Togo- Institutions judiciaire et militaire : les deux remparts de la République

Les institutions judicaire et militaire constituent les remparts de la République contre les abus de pouvoir, les dérives des dirigeants du pays et la déliquescence de l’Etat.

Quand plus rien ne va et que le peuple ne se reconnait plus dans les décisions de l’Exécutif, les magistrats qui incarnent le pouvoir judiciaire constituent le rempart civil. C’est en quelque sorte la première ligne de défense qui protège le peuple contre tous les excès des détenteurs du pouvoir. Il revient donc aux magistrats d’incarner pleinement leur fonction et d’exercer avec courage leurs prérogatives, dans la plénitude et dans les limites des pouvoirs que leur confère la Constitution. C’est d’ailleurs un droit hissé au rang constitutionnel en faveur des citoyens ; donc un devoir de même rang qui incombe aux magistrats. Ceux-ci ne peuvent donc, lorsqu’ils sont légalement sollicités, s’en soustraire sans en répondre devant l’histoire.

Lorsque certains magistrats sont inféodés à l’Exécutif et se proclament comme tels, alors le pouvoir s’appuie sur ces derniers pour museler la presse, restreindre les libertés publiques et empêcher les forces pro-démocratie, tout comme la société civile, de jouer pleinement leurs rôles.

C’est à cette fin que régime cherche délibérément à affaiblir la magistrature, tantôt à travers des réformes insidieuses, tantôt par l’instrumentalisation politique des questions judicaires, de manière à pouvoir lui imposer la judiciarisation des problèmes politiques que le pouvoir a de la peine à résoudre. Dans ce contexte, le rempart judiciaire ne fonctionne pas du tout. Et cela constitue un risque pour la cohésion nationale et la stabilité.

Quand on aborde la dimension constitutionnelle, cette institution – Cour constitutionnelle chez nous au Togo ou Conseil constitutionnel au Sénégal – joue aussi un grand rôle dans la régulation de la vie politique en veillant à la stricte conformité des lois et leur application à la Constitution.

C’est ce que les juges du Conseil constitutionnel du Sénégal ont démontré en février 2024. Ils ont rendu un arrêt historique qui annule le report de l’élection présidentielle décidé unilatéralement par le président de la République. Ils sont même allés plus loin en reconvoquant le corps électoral à la date préalablement fixée. L’élection ayant été reportée au-delà du terme du mandat en cours. Par cette décision courageuse, le juge constitutionnel sénégalais a mis un terme aux velléités de 3e mandat anticonstitutionnel de Macky Sall. La séparation des pouvoir a fonctionné et cette décision des juges a épargné au Sénégal un saut dans l’inconnu. Le rempart civil a assuré efficacement son rôle, parce que les personnes qui incarnent cette institution ont assumé leur responsabilité.
━━━━━━
▶ [Consigne 1] Transcrivez en tableau Markdown les rangées fournies, depuis leur toute première ligne jusqu'à celle qui contient "exposed TATOC who have been operating un", bornes comprises, avec les colonnes « Numéro » et « Ligne » et sans les lignes vides. Laissez les images hors de la réponse.
━━━━━━
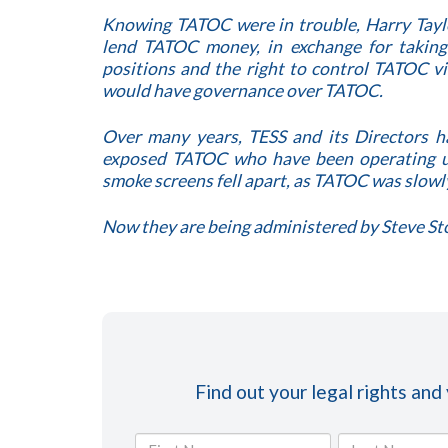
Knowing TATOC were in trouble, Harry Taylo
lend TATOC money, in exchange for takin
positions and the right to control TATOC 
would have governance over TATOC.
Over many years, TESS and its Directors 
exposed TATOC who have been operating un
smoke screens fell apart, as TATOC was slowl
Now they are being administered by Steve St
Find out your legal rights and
━━━━━━
▶ [Consigne 2] D'après la première phrase du texte de la page, contre quoi les institutions judiciaire et militaire constituent-elles les remparts de la République ? Énumérez-les toutes.

▶ [Corrigé 1]
| Numéro | Ligne |
|---|---|
| 1 | Knowing TATOC were in trouble, Harry Taylo |
| 2 | lend TATOC money, in exchange for takin |
| 3 | positions and the right to control TATOC  |
| 4 | would have governance over TATOC. |
| 5 | Over many years, TESS and its Directors  |
| 6 | exposed TATOC who have been operating un |

▶ [Corrigé 2]
- les abus de pouvoir
- les dérives des dirigeants du pays
- la déliquescence de l'État